Marcou oito horas e foi pontual.
A Beatriz, única conhecedora da minha relação mais duradoura (quase um ano), não se coibiu de me dizer que a minha mente devia suplantar o coração, ou seja, entender que aquela saída era apenas isso e não uma relação cheia de mentiras e traições. Tão irónica que ela era... Eu acho que devia ser assim: cínica perante estas coisas, especialmente depois do meu envolvimento com o Márcio.
Mas a verdade era que depois de fantasiar tanto, era complicado perceber que agora era real, o Miguel estava em minha casa, à espera de me levar a jantar fora.

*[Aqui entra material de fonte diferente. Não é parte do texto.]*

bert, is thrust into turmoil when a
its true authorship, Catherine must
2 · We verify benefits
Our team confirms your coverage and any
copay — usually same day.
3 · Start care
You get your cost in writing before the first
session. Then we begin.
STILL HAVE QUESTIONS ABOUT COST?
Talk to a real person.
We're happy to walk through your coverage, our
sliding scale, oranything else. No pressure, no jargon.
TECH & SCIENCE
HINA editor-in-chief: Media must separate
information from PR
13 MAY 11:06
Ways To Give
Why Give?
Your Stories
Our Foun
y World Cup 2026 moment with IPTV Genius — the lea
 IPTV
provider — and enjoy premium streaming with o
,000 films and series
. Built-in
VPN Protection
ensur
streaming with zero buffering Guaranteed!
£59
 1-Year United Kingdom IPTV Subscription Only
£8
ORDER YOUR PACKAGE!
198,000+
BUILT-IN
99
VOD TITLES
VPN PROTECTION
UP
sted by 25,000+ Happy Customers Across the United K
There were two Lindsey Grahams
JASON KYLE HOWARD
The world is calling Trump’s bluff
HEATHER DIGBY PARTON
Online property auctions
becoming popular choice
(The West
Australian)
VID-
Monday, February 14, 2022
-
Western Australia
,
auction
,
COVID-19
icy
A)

Depois de uma discreta indecisão entre uma camisola vermelha ou preta, optei pela primeira e saí do quarto, belo refúgio do mundo.
Apesar de ausentes elogios iniciais, à partida apenas por simpatia, o olhar dele mirou-me de alto a baixo.
- Onde me levas? - perguntei, já em viagem.
- Recomendaram-me um restaurante na Granja, provavelmente até já conheces, como és daqui de Gaia...
- Então, não és daqui, mas trabalhas cá.
- Certo, o meu irmão sempre viveu por cá e quando decidiu abrir uma empresa comigo optou por Gaia.
- Mas não vivias com ele?
- Ele é meu meio-irmão!
- Ah, certo, já me tinhas dito... Eu tenho uma irmã. Mas ela é de Bragança. Quer dizer, eu também sou... Vim estudar para o Porto e fiquei por aqui. Ela é casada, tem dois filhos e é mais nova que eu.
- Pareceu-me frustração na tua voz...
- Alguma. - Continuamos a conversa quando nos sentamos no tal restaurante, que de facto eu conhecia. - Acho que as coisas aqui são diferentes. Acho que há uma maior pressão para nos sairmos bem profissionalmente, do que propriamente criarmos uma família. Para a minha irmão, foi tudo praticamente fácil. A falta de ambição levou-a a permanecer em casa dos meus pais até casar e a trabalhar na florista que pertence à minha mãe. Ela casou-se com vinte e um anos e já tem dois filhos.
- Parece que lamentas coisas que fizeste ou então que não fizeste.
- Talvez...
- A minha mãe dizia-me com frequência que nunca se deve lamentar aquilo que se faz, senão ela não tinha tido a felicidade de me ter e não se deve lamentar aquilo que não se faz, porque assim vemos a vida passar-nos ao lado.
- Palavras sábias...
- A minha mãe sofreu muito e aprendeu muito com os seus erros. Quando conheceu o meu pai, segundo a minha mãe, ela apaixonou-se no mesmo instante e sem pensar nas consequências entregou-se a ele. Depois soube que ele era casado, mas ela já estava grávida... Bem, já temos aqui a nossa comida. Chega de falarmos de coisas desagradáveis!